= Georges-Paul Wagner =

French lawyer

Georges-Paul Wagner (26 February 1921 - 11 June 2006) was a French lawyer, monarchist and deputy of the far-right National Front (FN).

He was first an activist of the Action française (AF) monarchist movement, and then participated in 1971 to the creation of the Nouvelle Action française (NAF) along with Bertrand Renouvin. Opposed to the NAF's policies in the name of the hard-wing, he distanced himself from it in 1974. Wagner was elected deputy of the Yvelines during the French legislative elections in 1986, under the colours of the Rassemblement national which gathered members of the National Front and candidates supported by Jean-Marie Le Pen's party. Wagner was not reelected in 1988.

He founded in October 1986 the Institut d'Histoire et de Politique along with Roland Hélie and Philippe Colombani, a formation center of the National Front.
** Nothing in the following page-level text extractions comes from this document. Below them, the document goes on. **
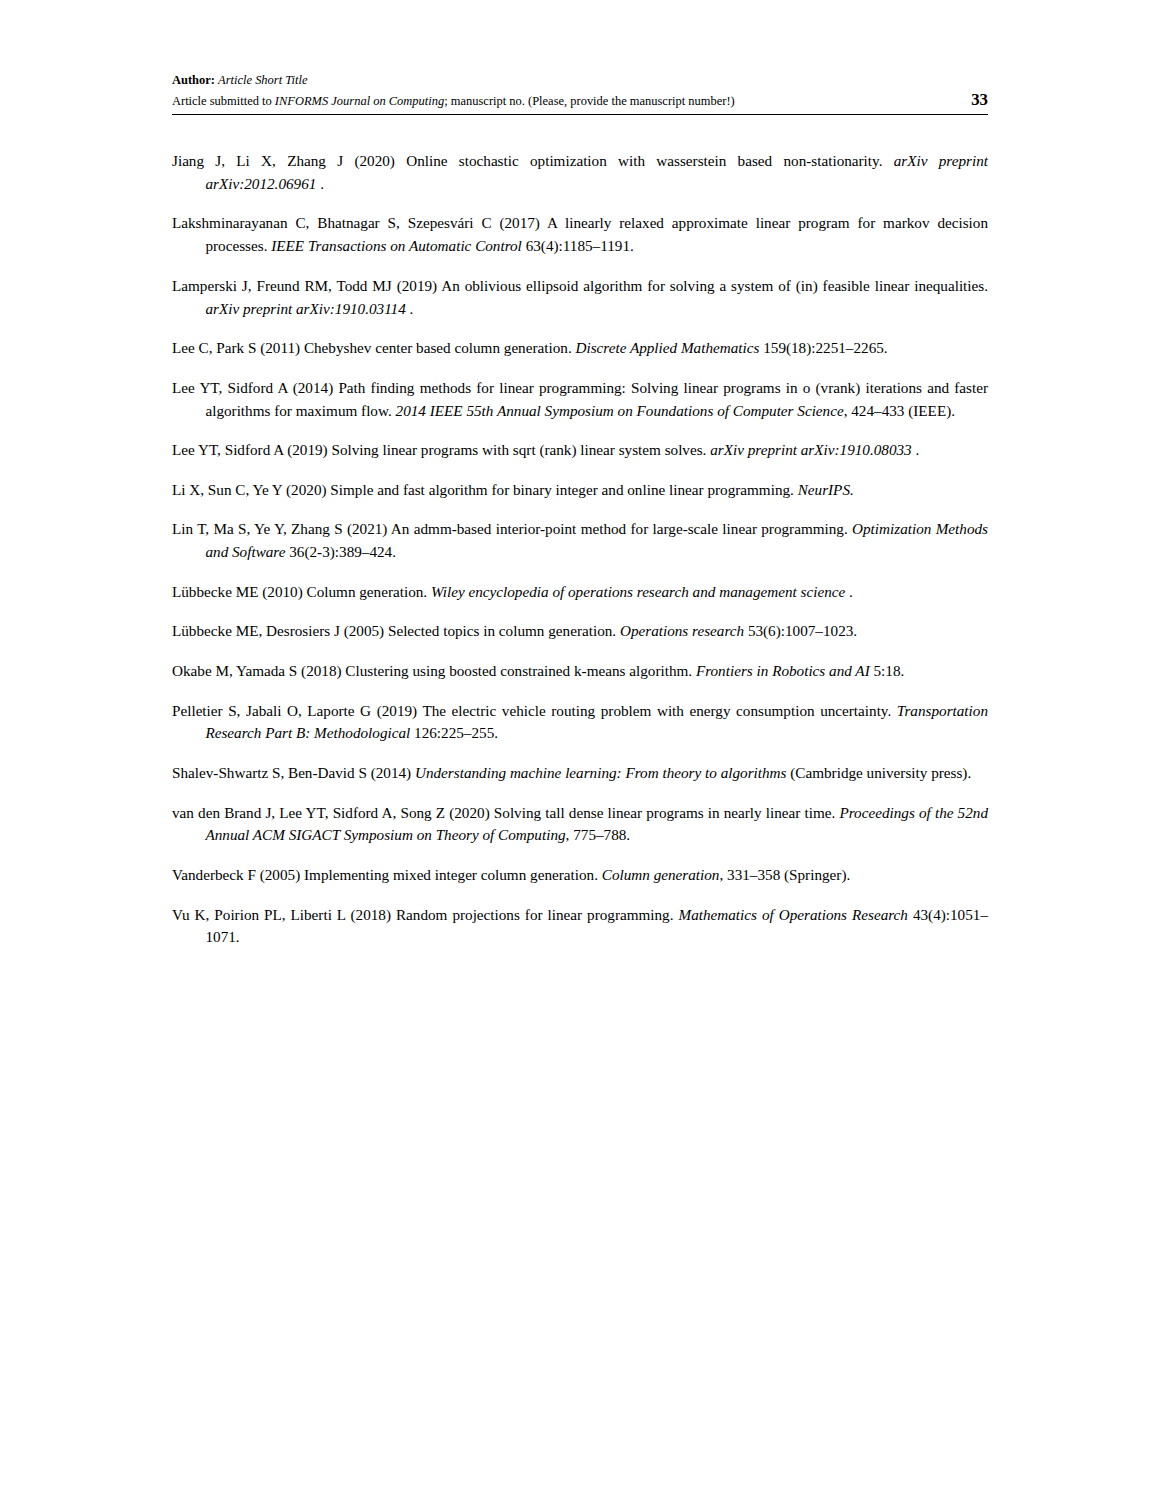Author: Article Short Title
Article submitted to INFORMS Journal on Computing; manuscript no. (Please, provide the manuscript number!) 33
Jiang J, Li X, Zhang J (2020) Online stochastic optimization with wasserstein based non-stationarity. arXiv preprint arXiv:2012.06961 .
Lakshminarayanan C, Bhatnagar S, Szepesvári C (2017) A linearly relaxed approximate linear program for markov decision processes. IEEE Transactions on Automatic Control 63(4):1185–1191.
Lamperski J, Freund RM, Todd MJ (2019) An oblivious ellipsoid algorithm for solving a system of (in) feasible linear inequalities. arXiv preprint arXiv:1910.03114 .
Lee C, Park S (2011) Chebyshev center based column generation. Discrete Applied Mathematics 159(18):2251–2265.
Lee YT, Sidford A (2014) Path finding methods for linear programming: Solving linear programs in o (vrank) iterations and faster algorithms for maximum flow. 2014 IEEE 55th Annual Symposium on Foundations of Computer Science, 424–433 (IEEE).
Lee YT, Sidford A (2019) Solving linear programs with sqrt (rank) linear system solves. arXiv preprint arXiv:1910.08033 .
Li X, Sun C, Ye Y (2020) Simple and fast algorithm for binary integer and online linear programming. NeurIPS.
Lin T, Ma S, Ye Y, Zhang S (2021) An admm-based interior-point method for large-scale linear programming. Optimization Methods and Software 36(2-3):389–424.
Lübbecke ME (2010) Column generation. Wiley encyclopedia of operations research and management science .
Lübbecke ME, Desrosiers J (2005) Selected topics in column generation. Operations research 53(6):1007–1023.
Okabe M, Yamada S (2018) Clustering using boosted constrained k-means algorithm. Frontiers in Robotics and AI 5:18.
Pelletier S, Jabali O, Laporte G (2019) The electric vehicle routing problem with energy consumption uncertainty. Transportation Research Part B: Methodological 126:225–255.
Shalev-Shwartz S, Ben-David S (2014) Understanding machine learning: From theory to algorithms (Cambridge university press).
van den Brand J, Lee YT, Sidford A, Song Z (2020) Solving tall dense linear programs in nearly linear time. Proceedings of the 52nd Annual ACM SIGACT Symposium on Theory of Computing, 775–788.
Vanderbeck F (2005) Implementing mixed integer column generation. Column generation, 331–358 (Springer).
Vu K, Poirion PL, Liberti L (2018) Random projections for linear programming. Mathematics of Operations Research 43(4):1051–1071.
He has published books criticizing parliamentarism, and another one named "The trial of Maurras." Georges-Paul Wagner participated to Présent, a far-right review linked to the FN. He has defended in court Jean-Marie Le Pen, as well as members of the OAS terrorist movement who tried to assassinate General Charles de Gaulle at Le Petit-Clamart in 1962. He obtained the acquittement of Michel-Georges Micberth in the affair of the Pompidou's checks.

He succeeded in June 2001 to the historian Pierre Chaumeil at the head of the Association professionnelle de la presse monarchiste française (Professional Association of French Monarchist Press), created in 1882. He died on June 11, 2006.